## The problem
Use the entries below and reproduce exactly the lines from the one containing "NDR manuscript final.pdf" down to the one containing "Yes, the 2 subaims", both of them included.

## Records
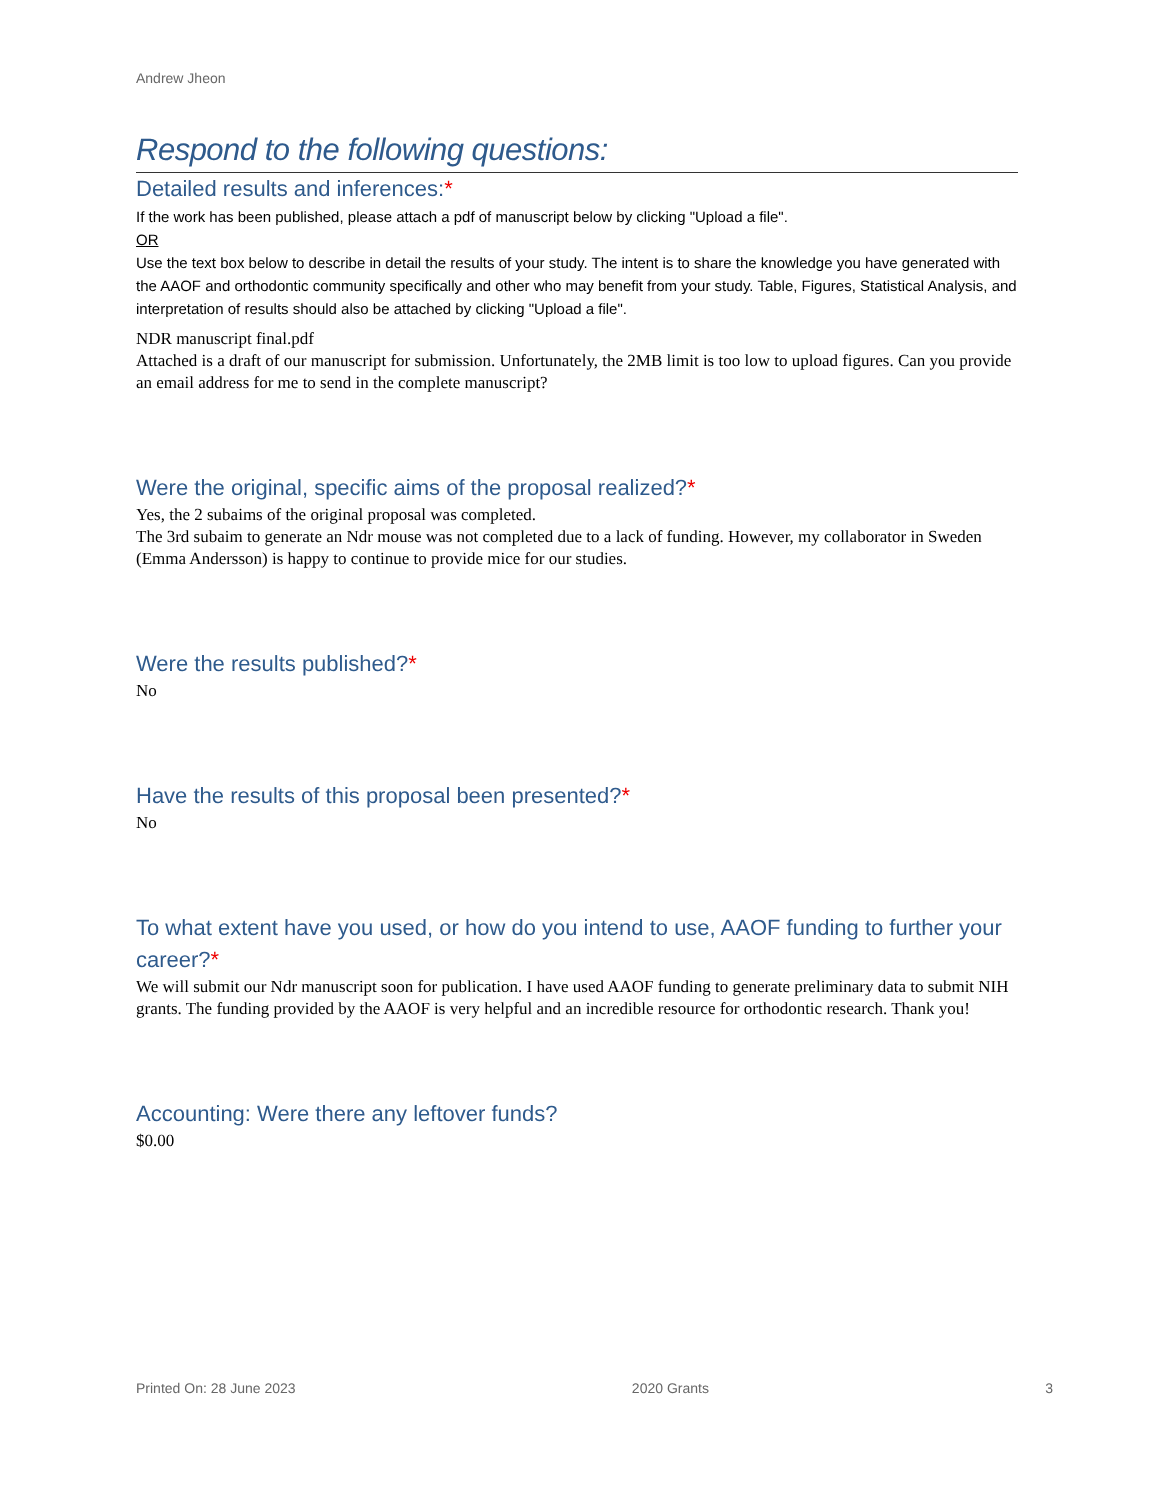Andrew Jheon
Respond to the following questions:
Detailed results and inferences:*
If the work has been published, please attach a pdf of manuscript below by clicking "Upload a file".
OR
Use the text box below to describe in detail the results of your study. The intent is to share the knowledge you have generated with the AAOF and orthodontic community specifically and other who may benefit from your study. Table, Figures, Statistical Analysis, and interpretation of results should also be attached by clicking "Upload a file".
NDR manuscript final.pdf
Attached is a draft of our manuscript for submission. Unfortunately, the 2MB limit is too low to upload figures. Can you provide an email address for me to send in the complete manuscript?
Were the original, specific aims of the proposal realized?*
Yes, the 2 subaims of the original proposal was completed.
The 3rd subaim to generate an Ndr mouse was not completed due to a lack of funding. However, my collaborator in Sweden (Emma Andersson) is happy to continue to provide mice for our studies.
Were the results published?*
No
Have the results of this proposal been presented?*
No
To what extent have you used, or how do you intend to use, AAOF funding to further your career?*
We will submit our Ndr manuscript soon for publication. I have used AAOF funding to generate preliminary data to submit NIH grants. The funding provided by the AAOF is very helpful and an incredible resource for orthodontic research. Thank you!
Accounting: Were there any leftover funds?
$0.00
Printed On: 28 June 2023 2020 Grants 3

## Answer box
NDR manuscript final.pdf
Attached is a draft of our manuscript for submission. Unfortunately, the 2MB limit is too low to upload figures. Can you provide an email address for me to send in the complete manuscript?
Were the original, specific aims of the proposal realized?*
Yes, the 2 subaims of the original proposal was completed.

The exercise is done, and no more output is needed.